Soon persona non grata, ordinary Russians? This Wednesday, August 31, the European Union decided to withdraw an agreement, signed before the war, which allowed Russians to obtain a visa in an accelerated manner. “This will significantly reduce the number of new visas issued by EU member states,” said Josep Borrell, the head of European diplomacy. The idea of ​​closing the door to the Russians has until now torn the Member States apart, between the need to punish the war in Ukraine and those not to reform hermetic blocs, as in the days of the Cold War.

The European Union unravels, without banning. This decision marks the return to the classic procedure for obtaining a visa for the Schengen area (22 EU states, plus Norway, Iceland, Switzerland and Liechtenstein). This is longer and more expensive. After the outbreak of the conflict, the facilitation agreement had already been partially suspended by the EU for certain Russian citizens linked to the regime (official delegations, holders of diplomatic passports, business leaders, etc.), but the others continued to benefit from it.

What put a spoke in the wheels of Russian tourists, while the European Union claims to have noted “a substantial increase in border crossings from Russia to neighboring states, (…)”, presenting “a security risk “. In 2021, the 26 countries of the Schengen area received three million short-stay visa applications in all categories (tourism, studies, business trips, etc.). Of these visitors, Russians were the most numerous, with 536,000 requests. There might be a queue.

Prior to this announcement, Poland, Estonia, Latvia and Lithuania have indicated that they want to restrict the visas they grant to Russian nationals, regardless of European policy on the issue. Nothing prevents them from doing so: “It is legally possible for countries to block Schengen visas issued by other countries. If Lithuania (or other states) wants to prevent Russians from entering its country, it can do at the national level, on the decision of its Minister of the Interior”, admitted a diplomatic source to AFP, this Wednesday;

The Czech Republic, the Baltic States and Poland have already tightened their visa regime to varying degrees (total stop or for tourists only), with exceptions. A country through which many Russian tourists travel to the Schengen area, Finland, which processes some 1,000 visa applications per day, has decided to reduce the number of visas issued to Russian tourists to 10% from September 1, in the face of Russian tourism deemed unbearable. If the suspension of the agreement is seen as a “first step” by these governments, they ask to drastically limit “the number of visas issued, especially tourist visas, to reduce the flow of Russian citizens to the EU and the Schengen area”.

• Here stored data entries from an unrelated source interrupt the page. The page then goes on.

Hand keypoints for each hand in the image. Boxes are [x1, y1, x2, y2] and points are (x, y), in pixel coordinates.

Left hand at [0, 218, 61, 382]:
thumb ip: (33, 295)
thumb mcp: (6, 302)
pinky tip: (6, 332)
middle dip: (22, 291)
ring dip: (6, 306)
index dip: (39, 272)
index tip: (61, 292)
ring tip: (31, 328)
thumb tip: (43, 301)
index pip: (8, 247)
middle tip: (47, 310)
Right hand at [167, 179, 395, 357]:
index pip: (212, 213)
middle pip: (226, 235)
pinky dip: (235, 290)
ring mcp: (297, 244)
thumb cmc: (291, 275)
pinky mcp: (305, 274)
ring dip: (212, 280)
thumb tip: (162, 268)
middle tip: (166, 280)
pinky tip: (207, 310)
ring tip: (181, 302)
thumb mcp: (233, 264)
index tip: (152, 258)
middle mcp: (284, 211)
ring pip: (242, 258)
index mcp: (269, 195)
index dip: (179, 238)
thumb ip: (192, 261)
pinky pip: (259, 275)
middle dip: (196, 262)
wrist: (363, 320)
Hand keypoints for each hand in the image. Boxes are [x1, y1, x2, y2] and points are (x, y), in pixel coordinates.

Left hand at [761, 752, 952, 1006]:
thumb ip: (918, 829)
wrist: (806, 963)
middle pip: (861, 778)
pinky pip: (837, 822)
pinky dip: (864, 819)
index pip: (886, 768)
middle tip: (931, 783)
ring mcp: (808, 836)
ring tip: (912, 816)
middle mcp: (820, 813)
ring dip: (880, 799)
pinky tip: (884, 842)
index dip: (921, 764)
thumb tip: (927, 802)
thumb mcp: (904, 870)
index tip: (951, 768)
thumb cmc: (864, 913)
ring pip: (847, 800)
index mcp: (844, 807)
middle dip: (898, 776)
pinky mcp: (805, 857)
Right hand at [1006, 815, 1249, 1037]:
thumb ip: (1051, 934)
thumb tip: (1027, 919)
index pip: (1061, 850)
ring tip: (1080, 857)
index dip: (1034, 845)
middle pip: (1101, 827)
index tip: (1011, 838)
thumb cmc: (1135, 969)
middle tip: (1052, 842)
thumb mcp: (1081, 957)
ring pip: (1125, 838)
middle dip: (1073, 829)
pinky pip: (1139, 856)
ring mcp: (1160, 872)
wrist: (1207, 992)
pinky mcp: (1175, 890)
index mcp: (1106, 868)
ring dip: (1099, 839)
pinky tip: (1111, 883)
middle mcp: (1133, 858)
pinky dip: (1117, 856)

According to Josep Borrell, the ministers meeting in Prague agreed that relations with Moscow “could not remain unchanged” and that the agreement should be “totally suspended”. Still, Europe differs on the strength of the restrictions to adopt. Unlike the Baltic States, Hungary, Austria, Luxembourg, or even Germany and France are against the idea of ​​cutting themselves off from Russian tourism, as requested by Ukrainian President Volodymyr Zelensky, in an exclusive interview with L’Express. “There will be no general visa ban for Russian citizens,” the Hungarian Foreign Minister announced on Wednesday, cutting short any further measures.

These leaders fear perverse effects in the event of a border closure. “We must not have a new iron curtain in Europe”, for example underlined the Luxembourg Minister for Foreign Affairs, Jean Asselborn, on Tuesday. France also considers that it is necessary to distinguish “warmongers (…) and Russian citizens, artists, students, journalists for example”. Beyond collective punishment, some specialists fear that European soft power will be dried up while the Russians are struggling to have access to the regime’s discordant voices: “The strength of the European Union is neither its armies nor its services information, nor its technologies: it is its ability to attract”, explained to L’Express on August 26, Cyrille Bret, researcher at the Jacques-Delors Institute.

While the Europeans were still consulting each other, Russia was already expressing its disagreement: “It is a very serious decision that could be taken against our citizens and such a decision cannot remain unanswered”, declared the spokesman of the Kremlin, Dmitri Peskov, on Tuesday, without specifying the nature of the reprisals. “Little by little, Brussels, like the European capitals, is showing a total lack of judgment (…) This irrationality, which borders on madness, allows such measures (on visas) to be debated”, he said. spear.